Municipales à Bastia : les réactions des candidats
Avec un peu plus de 35% des voix, Gilles Simeoni arrive en tête, avec dix points d'avance sur Julien Morganti. Un résultat qui semble, en apparence, satisfaire Gilles Simeoni. Celui-ci semble, notamment, particulièrement satisfait par ses performances dans les quartiers sud. Mais la configuration du second tour ne sera clairement pas la même qu'au premier, avec une possible union de Julien Morganti en compagnie de Jean-Martin Mondoloni.

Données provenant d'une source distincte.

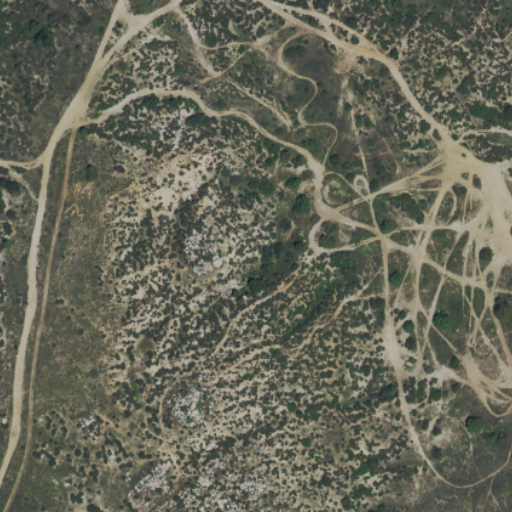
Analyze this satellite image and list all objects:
road: (176, 40)
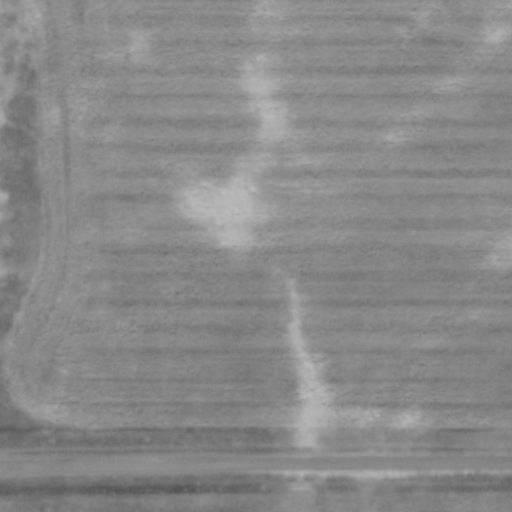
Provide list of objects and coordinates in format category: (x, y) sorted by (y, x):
road: (256, 468)
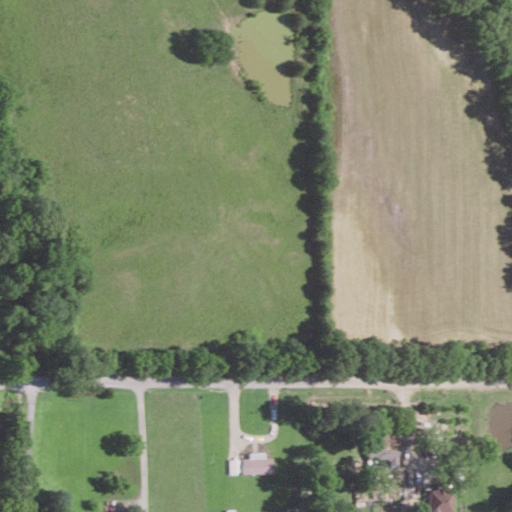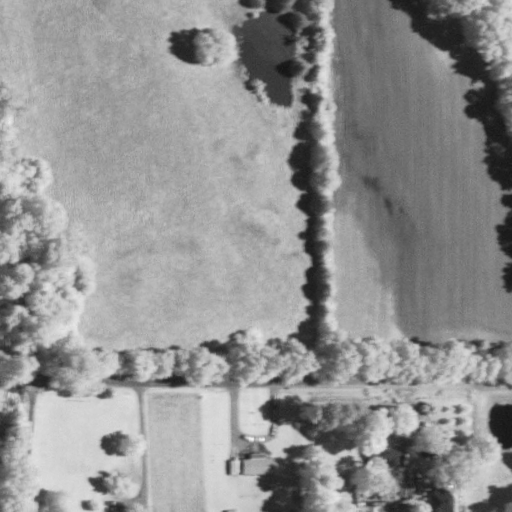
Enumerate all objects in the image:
road: (255, 379)
road: (27, 445)
road: (144, 445)
building: (382, 446)
building: (255, 462)
building: (438, 499)
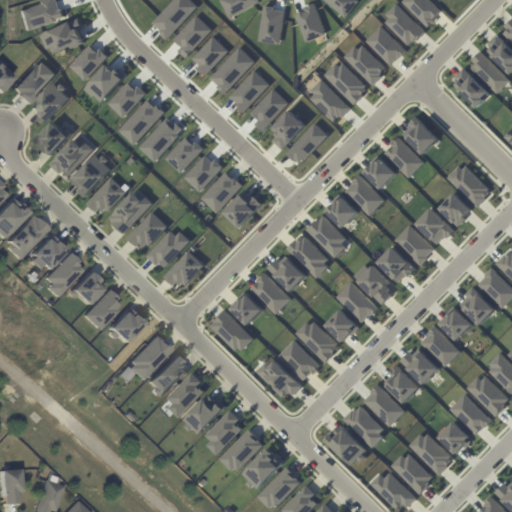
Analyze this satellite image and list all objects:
building: (423, 9)
building: (425, 9)
building: (405, 23)
building: (403, 25)
building: (508, 29)
building: (508, 31)
building: (387, 44)
building: (386, 45)
building: (501, 52)
building: (501, 52)
building: (366, 62)
building: (366, 63)
building: (488, 71)
building: (489, 72)
building: (3, 76)
building: (3, 78)
building: (348, 80)
building: (32, 81)
building: (347, 81)
building: (33, 82)
building: (470, 86)
building: (471, 87)
building: (330, 99)
building: (328, 100)
building: (50, 101)
building: (49, 103)
road: (193, 103)
road: (467, 118)
building: (287, 129)
building: (287, 129)
building: (509, 134)
building: (420, 135)
building: (424, 135)
building: (509, 135)
building: (53, 137)
building: (54, 138)
building: (308, 143)
building: (308, 143)
building: (72, 156)
building: (405, 156)
building: (72, 157)
building: (404, 157)
road: (335, 160)
building: (383, 171)
building: (380, 172)
building: (92, 174)
building: (92, 174)
building: (469, 184)
building: (471, 184)
building: (221, 191)
building: (222, 191)
building: (1, 193)
building: (2, 193)
building: (366, 194)
building: (365, 195)
building: (106, 196)
building: (107, 196)
building: (243, 208)
building: (243, 208)
building: (458, 208)
building: (456, 209)
building: (130, 211)
building: (131, 211)
building: (342, 211)
building: (345, 211)
building: (9, 215)
building: (10, 215)
building: (437, 225)
building: (435, 226)
building: (148, 230)
building: (148, 230)
building: (328, 235)
building: (329, 235)
building: (24, 236)
building: (24, 236)
building: (416, 243)
building: (415, 244)
building: (170, 247)
building: (168, 248)
building: (46, 252)
building: (45, 253)
building: (311, 254)
building: (309, 255)
building: (507, 262)
building: (398, 263)
building: (506, 263)
building: (396, 265)
building: (185, 269)
building: (186, 269)
building: (288, 272)
building: (290, 272)
building: (61, 274)
building: (61, 275)
building: (378, 283)
building: (376, 284)
building: (496, 287)
building: (498, 287)
building: (84, 288)
building: (85, 288)
building: (272, 292)
building: (271, 293)
building: (357, 301)
building: (358, 301)
building: (480, 305)
building: (477, 306)
building: (247, 308)
building: (250, 308)
building: (100, 310)
building: (100, 310)
road: (401, 320)
building: (456, 323)
building: (458, 323)
road: (184, 324)
building: (344, 324)
building: (122, 325)
building: (342, 325)
building: (123, 326)
building: (234, 330)
building: (232, 331)
building: (319, 339)
building: (317, 340)
building: (442, 345)
building: (440, 346)
building: (511, 354)
building: (146, 357)
building: (147, 357)
building: (300, 359)
building: (299, 360)
building: (421, 365)
building: (423, 365)
building: (501, 369)
building: (503, 369)
building: (166, 376)
building: (166, 376)
building: (282, 377)
building: (280, 378)
building: (402, 384)
building: (405, 384)
building: (490, 393)
building: (185, 394)
building: (488, 394)
building: (185, 395)
building: (386, 404)
building: (384, 405)
building: (204, 413)
building: (472, 413)
building: (204, 414)
building: (470, 414)
building: (365, 425)
building: (367, 425)
building: (225, 431)
building: (223, 432)
road: (82, 436)
building: (455, 437)
building: (457, 437)
building: (347, 444)
building: (350, 444)
building: (242, 450)
building: (241, 451)
building: (431, 452)
building: (433, 452)
building: (262, 468)
building: (263, 468)
building: (412, 472)
building: (414, 472)
road: (474, 474)
building: (8, 486)
building: (12, 486)
building: (279, 488)
building: (280, 488)
building: (395, 489)
building: (393, 490)
building: (506, 492)
building: (506, 493)
building: (50, 496)
building: (46, 497)
building: (302, 501)
building: (302, 502)
building: (492, 506)
building: (492, 506)
building: (74, 507)
building: (79, 508)
building: (323, 509)
building: (325, 509)
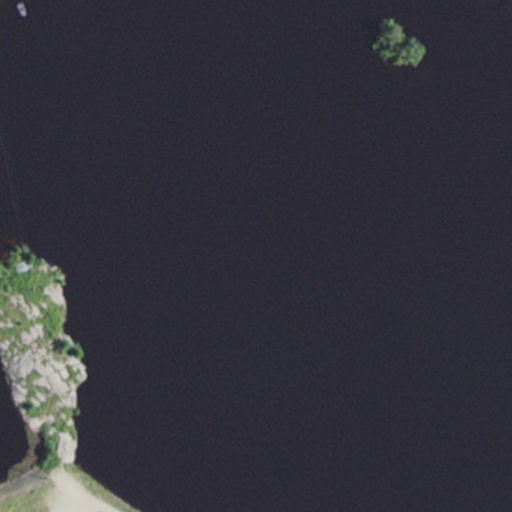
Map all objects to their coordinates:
river: (257, 253)
power tower: (22, 267)
power tower: (45, 478)
road: (93, 502)
road: (72, 504)
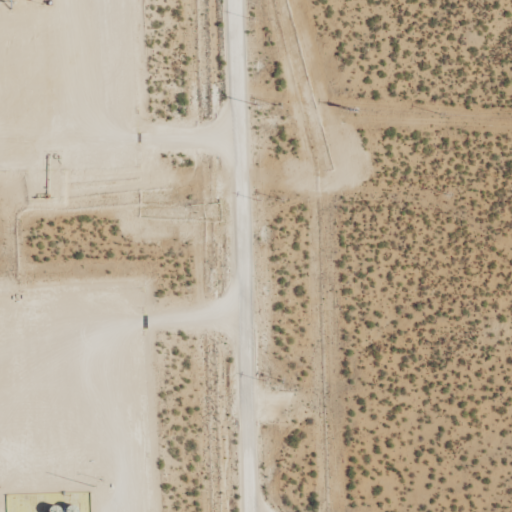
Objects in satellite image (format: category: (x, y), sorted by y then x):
road: (232, 155)
road: (232, 365)
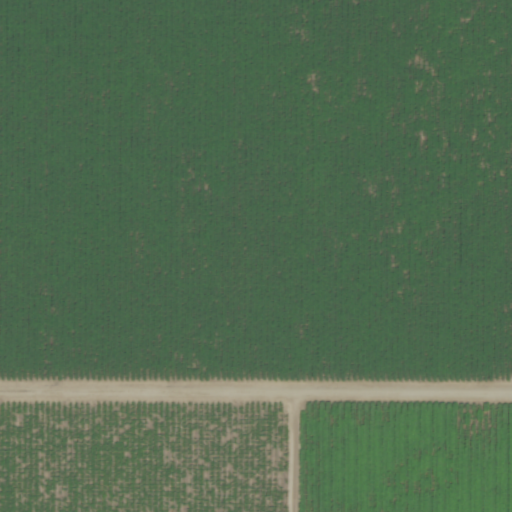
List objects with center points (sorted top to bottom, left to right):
crop: (255, 255)
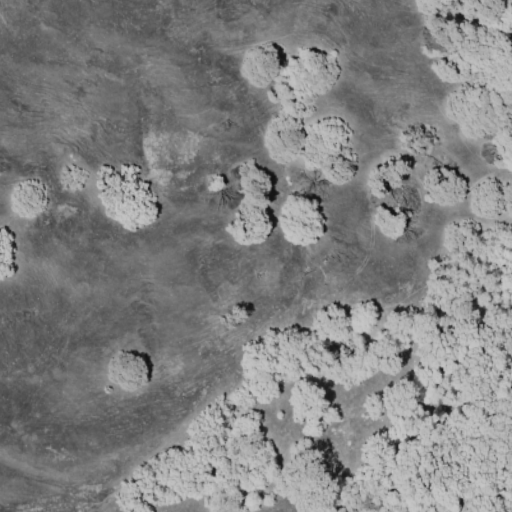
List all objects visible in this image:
crop: (34, 478)
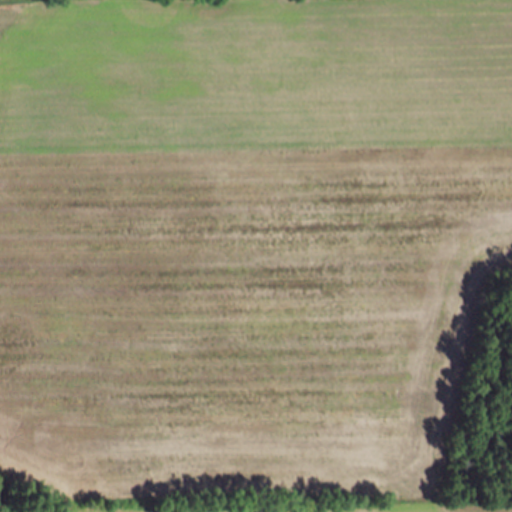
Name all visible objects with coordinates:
crop: (257, 254)
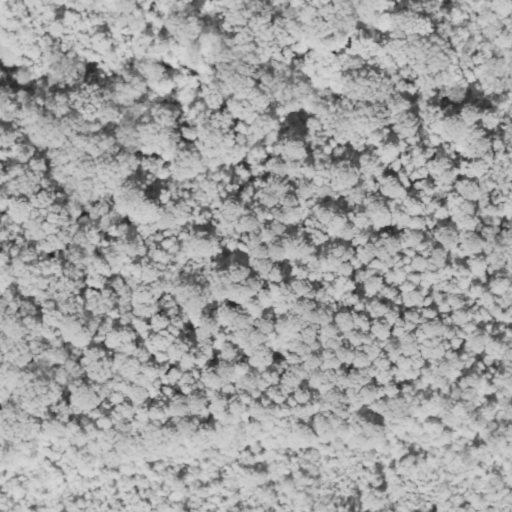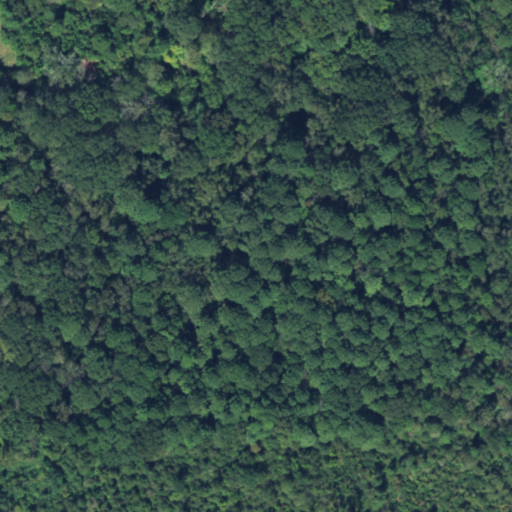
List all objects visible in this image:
road: (27, 92)
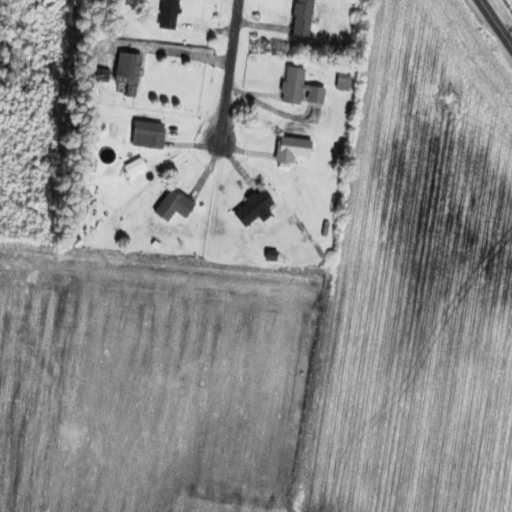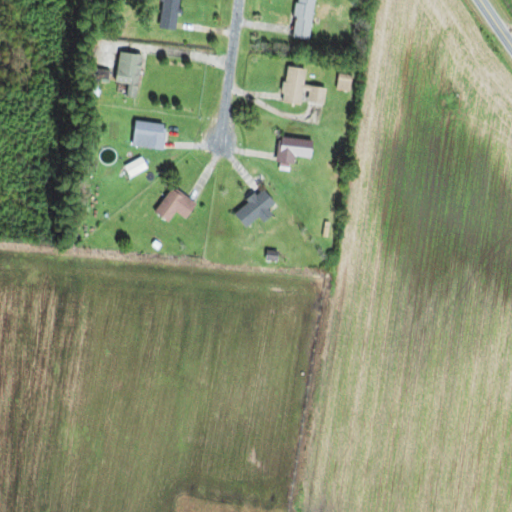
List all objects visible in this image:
building: (165, 14)
road: (498, 18)
building: (299, 19)
road: (230, 68)
building: (125, 72)
building: (96, 76)
building: (297, 89)
building: (144, 135)
building: (289, 150)
building: (132, 168)
building: (170, 206)
building: (250, 210)
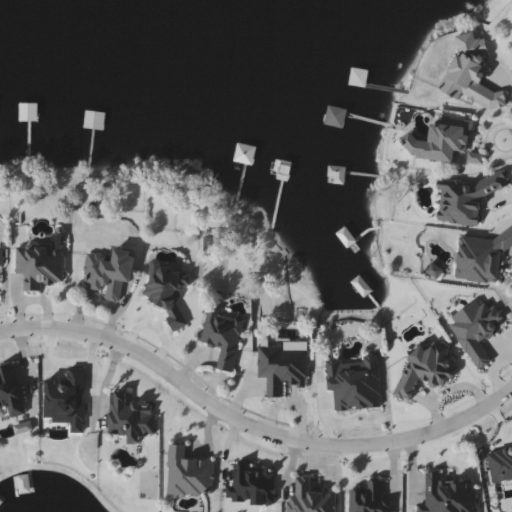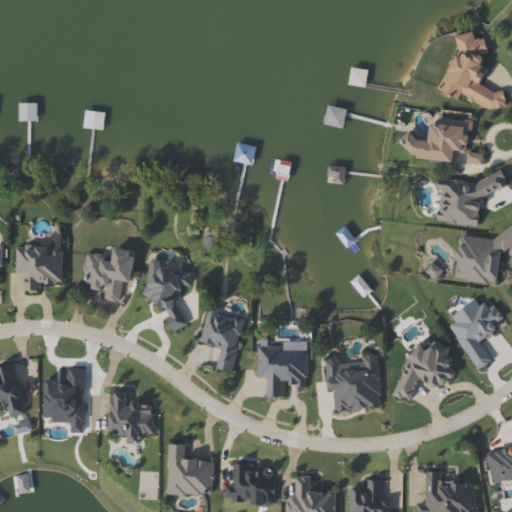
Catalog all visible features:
building: (464, 75)
building: (464, 75)
building: (352, 77)
building: (353, 78)
road: (505, 78)
building: (23, 112)
building: (24, 113)
road: (488, 140)
building: (432, 142)
building: (432, 142)
building: (474, 254)
building: (474, 254)
building: (33, 265)
building: (33, 265)
building: (102, 271)
building: (103, 272)
building: (163, 292)
building: (164, 292)
building: (216, 337)
building: (217, 337)
building: (419, 366)
building: (275, 367)
building: (419, 367)
building: (276, 368)
building: (347, 380)
building: (348, 381)
building: (7, 392)
building: (7, 392)
road: (251, 411)
building: (123, 415)
building: (123, 415)
building: (183, 473)
building: (184, 474)
building: (246, 484)
building: (246, 485)
building: (442, 494)
building: (443, 494)
building: (305, 496)
building: (305, 496)
building: (363, 498)
building: (363, 498)
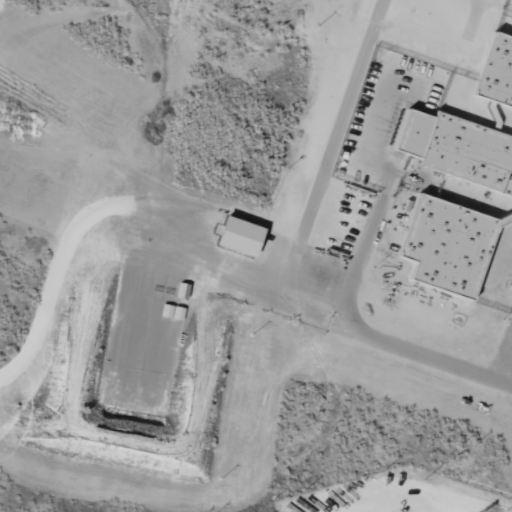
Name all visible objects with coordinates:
building: (466, 129)
building: (458, 172)
road: (134, 214)
building: (448, 245)
road: (366, 337)
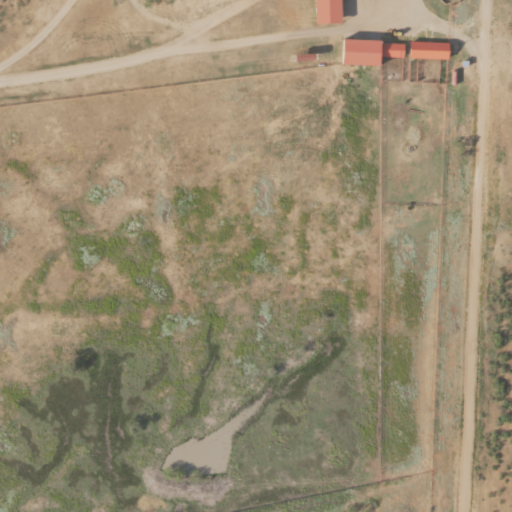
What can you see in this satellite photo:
building: (327, 11)
building: (393, 51)
building: (428, 51)
building: (360, 52)
road: (136, 59)
road: (499, 254)
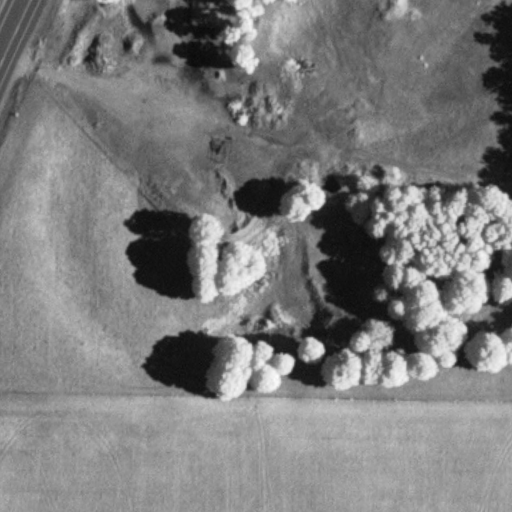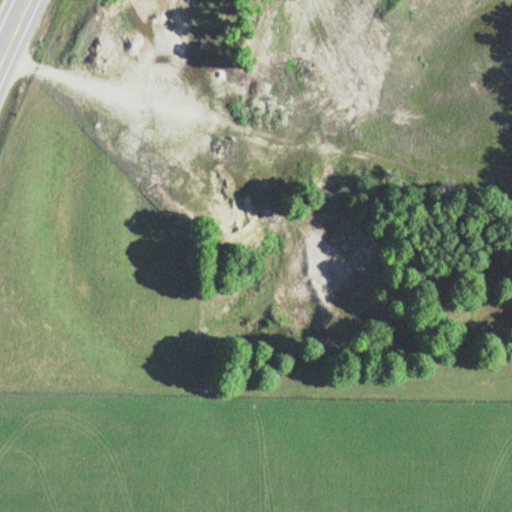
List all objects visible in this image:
road: (11, 25)
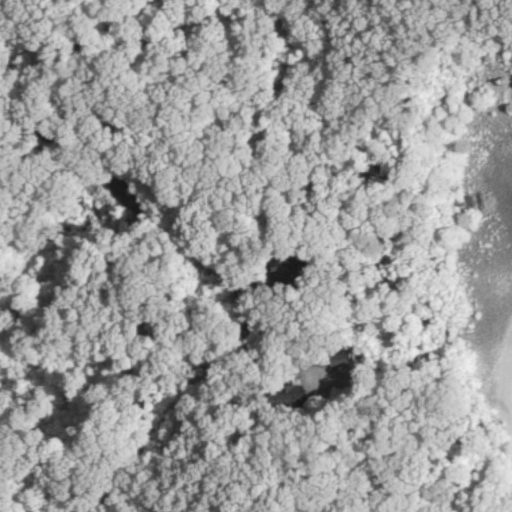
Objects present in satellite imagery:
road: (21, 126)
park: (455, 259)
road: (238, 345)
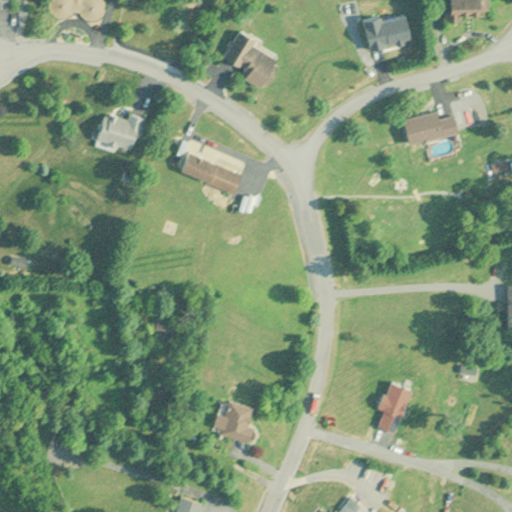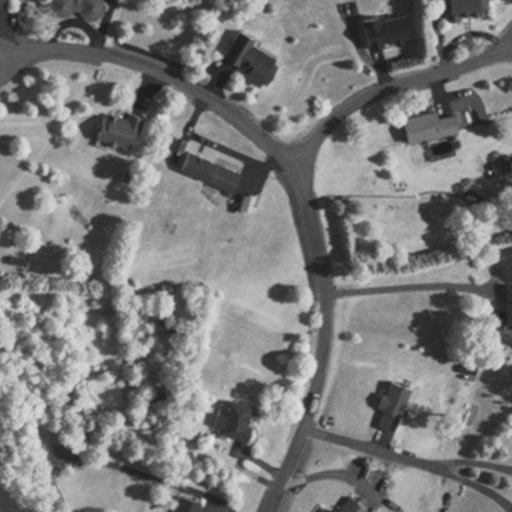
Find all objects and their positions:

Le candidat de la majorité municipale sortante compte malgré tout faire fructifier cet écart avec le seul Julien Morganti, et va réunir ses équipes pour établir une stratégie de second tour, tout en restant évasif concernant la possibilité de démarcher Sacha Bastelica.
On écoute Gilles Simeoni.
Julien Morganti, de son côté, avait prévenu la presse qu'il ne réagirait pas au soir du premier tour, comme à son habitude. Toutefois, celui-ci a finalement changé d'avis au cours de la soirée, sans en avertir la rédaction d'Alta Frequenza, qui n'a donc pu recueillir la réaction du deuxième homme de ces élections.
Parole donc à ceux qui ne choisissent pas de s'exprimer devant seulement certains médias, à commencer par Nicolas Battini. Avec ses 16,65 %, le leader de l'union des extrêmes droites RN - Mossa Palatina - UDR avait du mal à cacher une forme d'émotion. Loin d'être déçu, Nicolas Battini s'est même réjoui de sa future entrée au conseil municipal de Bastia. Une tribune pour combattre un monde politique ancien selon lui, à commencer par celui qu'il a qualifié de roi de Corse, Gilles Simeoni. S'il n'a pas voulu accabler François Filoni après son échec électoral, le candidat s'est félicité de la santé de cette alliance au niveau corse, avec notamment l'entrée au conseil municipal de Porto-Vecchio de Michel Chiocca.
On écoute Nicolas Battini.
Du côté de Jean-Martin Mondoloni et ses alliés, l'heure était à la soupe à la grimace. Avec seulement 11,16% des voix, celui-ci est très loin de Julien Morganti, mais aussi de Nicolas Battini. Jean-Martin Mondoloni a donc décidé de se résoudre à proposer une fusion à Julien Morganti, pour faire tomber Gilles Simeoni et la majorité sortante.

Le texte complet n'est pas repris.